Thirty years later, a mother of three could never have such a thought, could never imagine anything worse than the death of her child. From the first moment when the pregnancy test shows an extra stripe, from the first time I heard your heart beat, from the first moment I saw your sweet alien features on an ultrasound...you are as solid a part of our lives as you could ever be. The potential abounds. What will you be? Who will you resemble? What the hell are we going to name you?

Children are so very very precious. You three are so very very precious. There is not a moment, not one single solitary time, even at your most annoying, when I don't see you as being a part of our family for an extremely long time. I fully expect to be picking up your dirty laundry in 20 years time. Biting my tongue at your choice of friends. Taking photos of your hairstyles to humiliate you with a few years later.

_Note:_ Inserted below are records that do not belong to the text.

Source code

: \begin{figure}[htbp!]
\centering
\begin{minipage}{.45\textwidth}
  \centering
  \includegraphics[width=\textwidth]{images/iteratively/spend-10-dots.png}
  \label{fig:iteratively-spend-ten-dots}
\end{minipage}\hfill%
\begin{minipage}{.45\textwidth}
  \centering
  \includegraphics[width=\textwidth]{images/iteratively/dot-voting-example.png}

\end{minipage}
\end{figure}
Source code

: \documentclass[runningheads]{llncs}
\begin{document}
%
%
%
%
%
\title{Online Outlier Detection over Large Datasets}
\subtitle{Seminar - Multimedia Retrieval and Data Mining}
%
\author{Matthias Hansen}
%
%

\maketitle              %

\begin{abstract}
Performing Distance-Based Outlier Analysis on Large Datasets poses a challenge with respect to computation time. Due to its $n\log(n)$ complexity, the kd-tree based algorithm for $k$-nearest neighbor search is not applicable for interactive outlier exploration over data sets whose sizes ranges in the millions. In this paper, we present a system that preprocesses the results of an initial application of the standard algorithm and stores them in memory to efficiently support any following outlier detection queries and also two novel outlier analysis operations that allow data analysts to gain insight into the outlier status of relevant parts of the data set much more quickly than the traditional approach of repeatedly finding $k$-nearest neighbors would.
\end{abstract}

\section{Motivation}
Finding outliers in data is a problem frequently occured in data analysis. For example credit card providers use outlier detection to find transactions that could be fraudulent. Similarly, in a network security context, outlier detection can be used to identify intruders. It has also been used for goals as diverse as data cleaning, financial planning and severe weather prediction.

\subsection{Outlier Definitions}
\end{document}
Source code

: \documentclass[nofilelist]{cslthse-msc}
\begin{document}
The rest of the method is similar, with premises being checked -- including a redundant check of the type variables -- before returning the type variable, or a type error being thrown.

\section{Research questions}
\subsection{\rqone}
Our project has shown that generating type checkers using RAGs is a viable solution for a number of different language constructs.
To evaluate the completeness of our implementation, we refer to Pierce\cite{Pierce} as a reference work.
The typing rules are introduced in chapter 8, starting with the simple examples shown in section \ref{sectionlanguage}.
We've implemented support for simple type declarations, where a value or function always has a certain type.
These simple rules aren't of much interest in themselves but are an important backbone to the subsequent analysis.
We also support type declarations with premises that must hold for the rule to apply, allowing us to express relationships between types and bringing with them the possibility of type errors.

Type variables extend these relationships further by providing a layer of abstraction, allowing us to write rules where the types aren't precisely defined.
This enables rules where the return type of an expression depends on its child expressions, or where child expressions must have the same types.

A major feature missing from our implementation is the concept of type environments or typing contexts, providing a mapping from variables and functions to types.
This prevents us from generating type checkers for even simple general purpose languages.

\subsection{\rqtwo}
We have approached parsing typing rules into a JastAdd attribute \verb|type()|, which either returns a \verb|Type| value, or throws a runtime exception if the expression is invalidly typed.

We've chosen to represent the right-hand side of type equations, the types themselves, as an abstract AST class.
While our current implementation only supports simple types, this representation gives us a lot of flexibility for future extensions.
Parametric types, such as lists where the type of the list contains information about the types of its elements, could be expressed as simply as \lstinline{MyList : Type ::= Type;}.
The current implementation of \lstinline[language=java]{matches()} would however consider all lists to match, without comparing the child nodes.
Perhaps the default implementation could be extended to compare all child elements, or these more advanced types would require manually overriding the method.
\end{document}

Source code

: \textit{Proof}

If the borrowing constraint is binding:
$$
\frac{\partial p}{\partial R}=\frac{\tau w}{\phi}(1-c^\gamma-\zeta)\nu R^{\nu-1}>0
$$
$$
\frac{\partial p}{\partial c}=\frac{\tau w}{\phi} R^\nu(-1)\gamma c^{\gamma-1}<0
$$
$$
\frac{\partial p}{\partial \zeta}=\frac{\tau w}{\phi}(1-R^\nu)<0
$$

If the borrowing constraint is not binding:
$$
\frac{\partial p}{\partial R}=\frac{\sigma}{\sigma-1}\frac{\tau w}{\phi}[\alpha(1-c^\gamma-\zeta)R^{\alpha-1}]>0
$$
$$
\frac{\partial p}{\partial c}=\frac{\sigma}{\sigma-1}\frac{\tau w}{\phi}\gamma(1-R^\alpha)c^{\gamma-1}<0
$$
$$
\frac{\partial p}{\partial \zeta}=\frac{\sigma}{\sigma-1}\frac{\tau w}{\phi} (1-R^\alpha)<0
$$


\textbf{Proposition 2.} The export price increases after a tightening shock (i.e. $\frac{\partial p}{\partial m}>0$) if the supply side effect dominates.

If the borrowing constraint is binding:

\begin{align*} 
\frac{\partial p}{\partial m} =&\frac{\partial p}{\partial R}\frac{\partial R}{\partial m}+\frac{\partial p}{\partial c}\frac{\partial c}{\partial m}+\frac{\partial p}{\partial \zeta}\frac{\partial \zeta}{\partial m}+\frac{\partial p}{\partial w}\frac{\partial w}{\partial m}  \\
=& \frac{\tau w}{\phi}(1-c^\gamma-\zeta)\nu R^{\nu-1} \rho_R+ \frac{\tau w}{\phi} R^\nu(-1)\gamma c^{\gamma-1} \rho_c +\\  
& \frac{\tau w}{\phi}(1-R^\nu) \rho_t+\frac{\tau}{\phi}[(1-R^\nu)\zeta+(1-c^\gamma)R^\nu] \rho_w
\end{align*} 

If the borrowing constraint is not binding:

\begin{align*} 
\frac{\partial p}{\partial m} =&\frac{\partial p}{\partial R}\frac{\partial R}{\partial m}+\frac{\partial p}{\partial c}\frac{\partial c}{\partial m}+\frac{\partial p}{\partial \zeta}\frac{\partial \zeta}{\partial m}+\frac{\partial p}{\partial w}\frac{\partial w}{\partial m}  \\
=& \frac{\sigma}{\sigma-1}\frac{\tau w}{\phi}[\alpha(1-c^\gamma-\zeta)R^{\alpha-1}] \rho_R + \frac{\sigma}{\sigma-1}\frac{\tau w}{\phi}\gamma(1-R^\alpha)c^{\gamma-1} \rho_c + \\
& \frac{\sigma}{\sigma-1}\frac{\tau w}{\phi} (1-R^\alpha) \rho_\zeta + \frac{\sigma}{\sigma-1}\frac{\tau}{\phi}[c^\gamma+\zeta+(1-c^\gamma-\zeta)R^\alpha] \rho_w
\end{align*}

Yesterday I was sad to learn that a Facebook buddy has a little girl recently diagnosed with cancer and about to start chemotherapy and it caused the door to open again to that numbing paralysis of thought, that same fear that comes visiting whenever you imagine anything bad happening to your kids. Kids probably deal with these situations much better than their parents. Unknowing of consequences and with fearless courage they charge into that time, put up their fists bravely, and say Bring it On. Their parents sit on the sidelines and pray as hard as they can that they are strong enough or lucky enough to get through it.

May she fight the good fight. May she win.

I wish that all children could realise their every potential.
I wish that their parents were lucky enough to be standing beside them when they do. Laughing at their hair. Picking up their laundry. Thinking them the most precious thing in the world.